Am Nachmittag kam der Demonstrationszug im Stadtteil kaum noch voran. Die „Liga der Kommunisten“ berichtete auf X, dass ihr Block die Glogauer Straße erreicht habe, während andere auf der Oranienstraße festsaßen. Tausende Partygäste füllten das Viertel, sodass der Marsch fast zum Stillstand kam.
Die Spitze der Demonstration drang schließlich bis nach Neukölln vor, während der hintere Teil weit zurücklag. Teilnehmer berichteten von langen Wartezeiten – teils bis zu einer halben Stunde –, bevor es weiterging. Innensenatorin Iris Spranger (SPD) bestätigte im RBB-Format „Abendschau“, die Lage sei chaotisch, aber friedlich geblieben.

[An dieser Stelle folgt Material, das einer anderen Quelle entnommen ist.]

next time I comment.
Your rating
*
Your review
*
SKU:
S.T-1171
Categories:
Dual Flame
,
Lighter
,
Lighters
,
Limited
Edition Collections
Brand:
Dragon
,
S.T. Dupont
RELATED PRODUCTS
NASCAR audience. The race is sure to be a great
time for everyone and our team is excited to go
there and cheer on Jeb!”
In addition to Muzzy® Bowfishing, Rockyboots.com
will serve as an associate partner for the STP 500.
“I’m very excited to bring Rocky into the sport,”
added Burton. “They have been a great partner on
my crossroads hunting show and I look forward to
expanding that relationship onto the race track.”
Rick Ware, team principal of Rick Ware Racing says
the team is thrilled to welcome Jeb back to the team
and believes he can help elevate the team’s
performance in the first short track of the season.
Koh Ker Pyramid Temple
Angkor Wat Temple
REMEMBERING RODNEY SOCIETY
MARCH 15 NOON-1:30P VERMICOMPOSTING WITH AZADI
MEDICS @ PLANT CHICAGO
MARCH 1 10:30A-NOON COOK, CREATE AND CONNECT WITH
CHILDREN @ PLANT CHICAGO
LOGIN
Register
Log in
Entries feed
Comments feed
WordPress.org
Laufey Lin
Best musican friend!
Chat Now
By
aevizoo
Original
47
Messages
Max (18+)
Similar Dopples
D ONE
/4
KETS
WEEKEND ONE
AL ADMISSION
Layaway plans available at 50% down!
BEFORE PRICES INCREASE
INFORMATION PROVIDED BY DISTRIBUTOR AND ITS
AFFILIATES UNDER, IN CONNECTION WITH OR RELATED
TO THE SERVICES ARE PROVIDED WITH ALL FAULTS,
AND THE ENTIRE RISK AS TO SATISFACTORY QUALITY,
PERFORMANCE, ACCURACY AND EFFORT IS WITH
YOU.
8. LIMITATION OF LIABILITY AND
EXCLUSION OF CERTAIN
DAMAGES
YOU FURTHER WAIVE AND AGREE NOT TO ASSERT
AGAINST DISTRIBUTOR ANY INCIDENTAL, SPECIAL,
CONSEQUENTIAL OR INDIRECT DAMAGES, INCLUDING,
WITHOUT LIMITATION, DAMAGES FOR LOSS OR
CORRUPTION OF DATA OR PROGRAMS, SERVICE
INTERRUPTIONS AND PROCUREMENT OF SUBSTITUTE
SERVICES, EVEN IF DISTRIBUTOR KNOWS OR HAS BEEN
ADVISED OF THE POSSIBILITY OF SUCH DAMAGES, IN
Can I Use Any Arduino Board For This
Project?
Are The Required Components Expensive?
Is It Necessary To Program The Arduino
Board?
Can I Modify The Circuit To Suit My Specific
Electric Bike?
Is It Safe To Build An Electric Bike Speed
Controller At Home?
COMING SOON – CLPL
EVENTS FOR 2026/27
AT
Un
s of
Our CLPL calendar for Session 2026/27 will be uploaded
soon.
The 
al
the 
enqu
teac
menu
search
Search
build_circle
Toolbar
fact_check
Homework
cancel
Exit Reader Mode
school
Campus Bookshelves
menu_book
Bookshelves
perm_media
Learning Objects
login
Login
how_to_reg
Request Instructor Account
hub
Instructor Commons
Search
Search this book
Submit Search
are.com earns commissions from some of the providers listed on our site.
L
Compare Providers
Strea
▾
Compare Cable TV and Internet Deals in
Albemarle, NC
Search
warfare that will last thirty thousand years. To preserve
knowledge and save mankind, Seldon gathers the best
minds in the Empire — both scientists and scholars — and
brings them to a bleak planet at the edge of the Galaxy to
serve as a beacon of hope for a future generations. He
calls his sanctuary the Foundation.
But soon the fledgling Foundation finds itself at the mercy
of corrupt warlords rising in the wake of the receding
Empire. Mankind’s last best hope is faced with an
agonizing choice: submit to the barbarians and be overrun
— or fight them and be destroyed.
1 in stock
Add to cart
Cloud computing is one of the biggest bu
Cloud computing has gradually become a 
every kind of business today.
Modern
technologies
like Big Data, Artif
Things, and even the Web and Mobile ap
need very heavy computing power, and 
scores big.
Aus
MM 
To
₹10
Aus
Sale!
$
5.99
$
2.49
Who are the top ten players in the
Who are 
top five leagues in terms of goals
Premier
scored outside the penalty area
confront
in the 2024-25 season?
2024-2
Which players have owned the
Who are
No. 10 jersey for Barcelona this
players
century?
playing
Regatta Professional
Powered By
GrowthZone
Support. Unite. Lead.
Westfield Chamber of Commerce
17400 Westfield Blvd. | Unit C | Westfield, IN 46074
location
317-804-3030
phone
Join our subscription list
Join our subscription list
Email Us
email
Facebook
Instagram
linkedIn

Mit Einbruch der Dunkelheit wuchs die Unsicherheit, ob die Demonstranten ihr geplantes Ziel, den Südstern, überhaupt erreichen würden. Die Polizei überwachte das Gebiet genau und sperrte später den Zugang zum Görlitzer Park. Trotz des Gedränges gab es keine größeren Zwischenfälle.
Die Demonstration löste sich auf, als sich die Menschenmengen über Kreuzberg und Neukölln verteilten. Die Polizei blieb mit starkem Aufgebot präsent, um Störungen zu verhindern. Bei gesperrten Straßen und umgeleitetem Öffentlichen Nahverkehr passte sich die Stadt an die Großveranstaltung an.